What about jealousy-inspired teasing?

Tuesday, December 16th, 2008

Two weekends ago, the New York Times Magazine published an essay on teasing that has generated a good deal of buzz.  The article is relatively academic and could just as well be left in that rarefied air, until the author delineates what he views as the practical implications of his research:

In seeking to protect our children from bullying and aggression, we risk depriving them of a most remarkable form of social exchange. In teasing, we learn to use our voices, bodies and faces, and to read those of others — the raw materials of emotional intelligence and the moral imagination. We learn the wisdom of laughing at ourselves, and not taking the self too seriously. We learn boundaries between danger and safety, right and wrong, friend and foe, male and female, what is serious and what is not. We transform the many conflicts of social living into entertaining dramas. No kidding.

As a mother of a five-year old girl, I have already seen her negotiating the world of queen bees and am relieved that she has assumed that role this year, for it is much easier to influence her exercise of that power than it is to react to the abuse of that power by others.  Teasing has not yet entered into the equation, or least enough for my daughter to discuss it with me, but I would not be happy to find out that another girl was teasing her.  I would be even less happy to find out that she was herself doing the teasing.

I believe that teasing needs to be done with love, and, therefore, that, especially with children, the proper place to learn about teasing is in the home.  My husband and I tease each other regularly, and it does ease tensions, when they arise, and my husband uses teasing most effectively in this way.  We also involve our daughter in our teasing of each other, but we only tease her ever so gently, because if we tease with too heavy a hand or at the wrong moment, we upset her, and we have too much respect for her feelings and for her emotional maturity to push it.

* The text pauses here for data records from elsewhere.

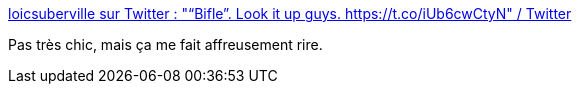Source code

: :jbake-type: post
:jbake-status: published
:jbake-title: loicsuberville sur Twitter : "“Bifle”. Look it up guys. https://t.co/iUb6cwCtyN" / Twitter
:jbake-tags: humour,langue,sexe,_mois_mars,_année_2021
:jbake-date: 2021-03-09
:jbake-depth: ../
:jbake-uri: shaarli/1615284994000.adoc
:jbake-source: https://nicolas-delsaux.hd.free.fr/Shaarli?searchterm=https%3A%2F%2Ftwitter.com%2Floicsuberville%2Fstatus%2F1368309738245591040&searchtags=humour+langue+sexe+_mois_mars+_ann%C3%A9e_2021
:jbake-style: shaarli

https://twitter.com/loicsuberville/status/1368309738245591040[loicsuberville sur Twitter : "“Bifle”. Look it up guys. https://t.co/iUb6cwCtyN" / Twitter]

Pas très chic, mais ça me fait affreusement rire.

One type of teasing to which I am very sensitive, and which the essay does not refer, is the teasing that arises from jealousy.  My brother has always teased me in this way, and I now realize that he has always done it out of weakness and not affection, and for me, that makes it indefensible.  As a sort of virtue-theorist, I look to the motivation to judge the goodness of the act.  Teasing to ease tension is good; teasing to bring someone down a notch is bad.